Home

I see a light at the end of Canada’s political tunnel. Unfortunately, it’s a train coming at us.

The Liberals, NDP and Bloc signed an accord that would see the Liberals and NDP forming a minority coalition government for a period of thirty months. The Bloc would hold the balance of power with no formal participation in government, but with a commitment not to vote against the government on confidence measures for a period of eighteen months. The cabinet would be comprised of eighteen Liberal and six New Democrat MPs.

Not only was Harper’s inclusion of party subsidies in his discussion on our fiscal circumstance poor judgment, it was poor government. Canada has been living in an insulated economic bubble, but with oil prices dropping and the US consumer not consuming, reality is quickly setting in for her. Tiny subsidies of political parties have no place in a discussion of our economic strategy. Notwithstanding Harper’s mistake, what the merry band of Dion, Layton and their separatist sidekick are doing is an atrocity. We have tremendous economic instability. Adding this to the mix only creates more uncertainty (look at what the Canadian markets have done thus far this week).

What Dion and Layton are proposing is to replace a party that has formed government after winning in accordance with our first past the post system with a government which will appoint a prime minister who will serve only five months (Dion steps down in May). A government that will stand only with the support of a party which has, as its primary purpose, the objective of breaking up the country. This is nothing more than a power grab by the Liberals. They are the heaviest drinkers of the “Liberals as Canada’s naturally governing party” kool-aid.

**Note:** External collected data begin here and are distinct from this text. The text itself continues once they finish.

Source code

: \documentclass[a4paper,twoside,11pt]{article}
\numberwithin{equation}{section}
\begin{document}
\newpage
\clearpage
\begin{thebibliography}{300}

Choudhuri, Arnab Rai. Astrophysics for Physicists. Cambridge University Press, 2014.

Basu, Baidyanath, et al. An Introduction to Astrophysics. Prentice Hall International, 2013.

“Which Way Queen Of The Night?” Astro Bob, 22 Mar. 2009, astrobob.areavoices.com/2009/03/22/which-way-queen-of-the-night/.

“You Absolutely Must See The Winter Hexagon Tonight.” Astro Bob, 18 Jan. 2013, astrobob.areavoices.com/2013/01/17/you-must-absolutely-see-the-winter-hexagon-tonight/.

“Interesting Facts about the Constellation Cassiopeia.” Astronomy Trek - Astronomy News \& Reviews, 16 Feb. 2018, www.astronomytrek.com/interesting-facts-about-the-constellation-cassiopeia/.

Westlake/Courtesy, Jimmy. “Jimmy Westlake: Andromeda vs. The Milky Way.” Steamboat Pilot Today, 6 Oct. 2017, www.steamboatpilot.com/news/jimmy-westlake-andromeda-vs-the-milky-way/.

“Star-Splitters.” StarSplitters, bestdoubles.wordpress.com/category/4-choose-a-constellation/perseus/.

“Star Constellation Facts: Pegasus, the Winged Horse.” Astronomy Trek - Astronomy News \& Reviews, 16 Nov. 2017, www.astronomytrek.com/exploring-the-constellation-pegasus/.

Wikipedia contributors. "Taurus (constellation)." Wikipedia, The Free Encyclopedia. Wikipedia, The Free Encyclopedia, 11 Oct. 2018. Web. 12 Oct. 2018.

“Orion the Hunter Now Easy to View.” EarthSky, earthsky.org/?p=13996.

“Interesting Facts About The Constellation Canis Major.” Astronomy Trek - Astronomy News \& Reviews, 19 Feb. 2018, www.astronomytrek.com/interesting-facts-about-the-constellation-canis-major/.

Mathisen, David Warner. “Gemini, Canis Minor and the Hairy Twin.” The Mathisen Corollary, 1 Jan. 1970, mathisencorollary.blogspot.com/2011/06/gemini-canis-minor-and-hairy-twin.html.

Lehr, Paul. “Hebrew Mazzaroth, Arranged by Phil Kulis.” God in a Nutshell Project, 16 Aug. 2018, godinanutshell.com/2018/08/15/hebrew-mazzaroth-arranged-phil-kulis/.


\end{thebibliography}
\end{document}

I’m afraid they’re drunk.

I was impressed with Harper and, on balance, still am. However, Canada needs political leaders that are focused on Canada and not on themselves. This is particularly important at this point in our economic history.

At the moment I’m disappointed in all of them.

My take is that he needs to do three things:

(1) He needs to present a budget on January 26th/27th that shows the Canadian people he has a handle on the economic crisis, has accounted for sufficient stimulus.

(2) He needs to campaign hard between now and then and show the Canadian people that, if the government does fall on the 26th or 27th, the decision in respect of who forms government should be made the people and not by a back room deal comprised of the Liberals, the NDP and the separatists.

(3) He needs to do everything he can to drive a wedge into the coalition. There are numerous Liberals whose support of the coalition is very soft. He needs to show them that getting into bed with the separatists is bad for Canada. Moreover, he needs to show that the coalition would, ultimately, be bad for the Liberal Party (which is what the Liberals have shown themselves to care most about).